Over time, patients usually experience a reduction in symptoms and long-lasting relief, even after the treatment has ended.

It is generally considered safe, with the most common side effects being oral itching or discomfort. Serious allergic reactions are rare but can occur, so initial close medical monitoring is recommended.

The effectiveness can vary depending on the person and it is an alternative to subcutaneous immunotherapy. The sublingual route is preferred because of convenience and a better safety profile due to lower risk of severe allergic reactions.

The next consultation is on new quality statements on bacterial meningitis and meningococcal disease. The statements that we should be aware of in Primary care are that people who have had bacterial meningitis or meningococcal disease should have:

·      An audiological assessment within 4 weeks of them being well enough for testing and

·      A follow-up appointment in secondary care within 6 weeks of discharge from hospital.

In the third consultation NICE evaluates various digital self-management technologies for adults with COPD. These technologies aim to support patients in managing their condition at home, potentially reducing symptoms and improving patient outcomes.

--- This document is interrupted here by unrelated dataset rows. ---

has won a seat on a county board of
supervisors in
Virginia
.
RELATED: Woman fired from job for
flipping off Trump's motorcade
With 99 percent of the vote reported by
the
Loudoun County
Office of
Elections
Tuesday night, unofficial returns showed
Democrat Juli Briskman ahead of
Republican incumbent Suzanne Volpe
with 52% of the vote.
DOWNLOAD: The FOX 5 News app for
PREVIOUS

Some of the key technologies being assessed include digital platforms that offer:

·      Pulmonary rehabilitation

·      Remote monitoring

·      Weekly check-ins from healthcare professionals

·      Educational modules on exercises and medication and

·      Mindfulness exercises

NICE states that, although a digital technology will not replace face-to-face appointments, offering digital technologies as an option could improve access and reduce symptoms and exacerbations. Furthermore, there have been no safety concerns for this type of supported self-management.

And the final consultation is a very important one for us, because it is an update on asthma.

The draft guideline on the diagnosis, monitoring, and management of chronic asthma has been produced collaboratively by the British Thoracic Society, NICE, and the Scottish Intercollegiate Guidelines Network or SIGN. It will update the previous 2017 NICE guideline and 2019 BTS/SIGN guideline. It will not cover the management of acute asthma.

The update reviews questions like, for example, whether spirometry with bronchodilator reversibility should be routinely used in the diagnosis of asthma or whether the bronchodilator response (using peak flow or FEV1) should be calculated as a percentage change from the baseline result, as it is now, or change it to being related to the predicted FEV1

The draft document is large so I will not be able to summarise it here. Besides, it will be better to wait for the final guidance just in case the recommendations change at the last minute. But at least it gives us some awareness of what it is to come on that front.

We have come to the end of this episode. Remember that this is not medical advice and it is only my summary and my interpretation of the guidelines. You must always use your clinical judgement.

Thank you for listening and goodbye.